Loading any .h5ad, .csv, .tsv, or gzipped table into an OmicVerse workflow
Importing 10x Genomics outputs (H5 or Matrix Market) with correct format detection
Loading Visium spatial experiments with images, tissue positions, and scalefactors
Working with Visium HD (binned outputs or cell-segmentation polygons)
Reading Nanostring/CosMx SMI outputs that require column-name auto-detection

Best practices

Always call ov.read(path) instead of sc.read or pandas.read_csv in OmicVerse projects
Validate input paths before calling readers (file/directory existence, expected files in Space Ranger outputs)
Use ov.io.read_h5ad(..., backed='r') or ov.read(..., backend='rust') for very large h5ad files and remember to close backed objects
Prefer gex_only=False when you need antibody or guide features from 10x H5 files
Install optional dependencies (geopandas, shapely) to enable polygon geometry support for Visium HD segmentation

Example use cases

Load a small h5ad for analysis: adata = ov.read('dataset.h5ad')
Import 10x HDF5 counts with antibody features: adata = ov.io.read_10x_h5('filtered_feature_bc_matrix.h5', gex_only=False)
Read Space Ranger Visium with images: adata = ov.io.spatial.read_visium('outs/', load_images=True)
Open Visium HD segmentation to get WKT polygons: adata = ov.io.read_visium_hd_seg('outs/segmented_outputs/')
Read Nanostring CosMx outputs with counts and metadata: ov.io.read_nanostring(path, counts_file, meta_file, fov_file=None)

FAQ

What does ov.read() return for different extensions?

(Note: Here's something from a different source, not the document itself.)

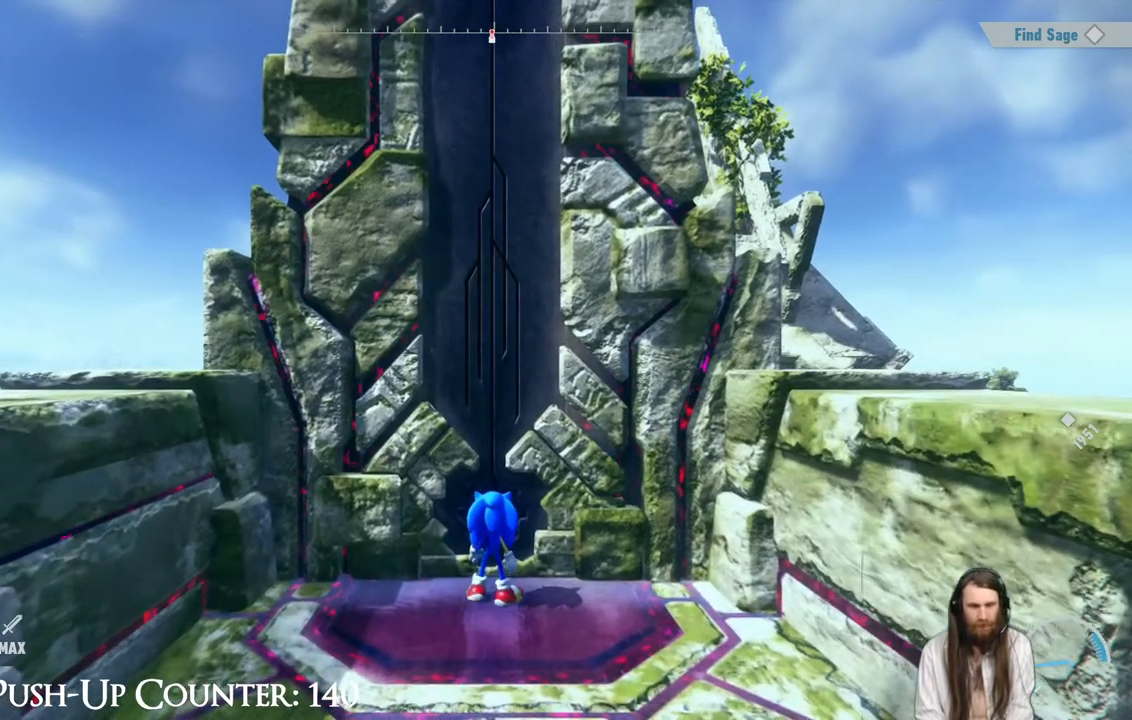
{"buttons": [], "left_stick": "center", "right_stick": "center", "events": [[33, "left_stick", "center"]]}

ov.read auto-detects by extension: .h5ad returns AnnData, .csv/.tsv/.txt (and gzipped variants) return pandas DataFrame; use format-specific readers for 10x/Visium/Nanostring when needed.

How do I avoid out-of-memory errors on large h5ad files?

Use backed mode via ov.io.read_h5ad(..., backed='r') or the Rust backend ov.read(..., backend='rust') and close backed objects when finished.

I get missing polygons for Visium HD segmentation—what's required?

Install geopandas and shapely (pip install geopandas shapely). Visium HD segmentation requires those libraries to parse GeoJSON polygons into WKT.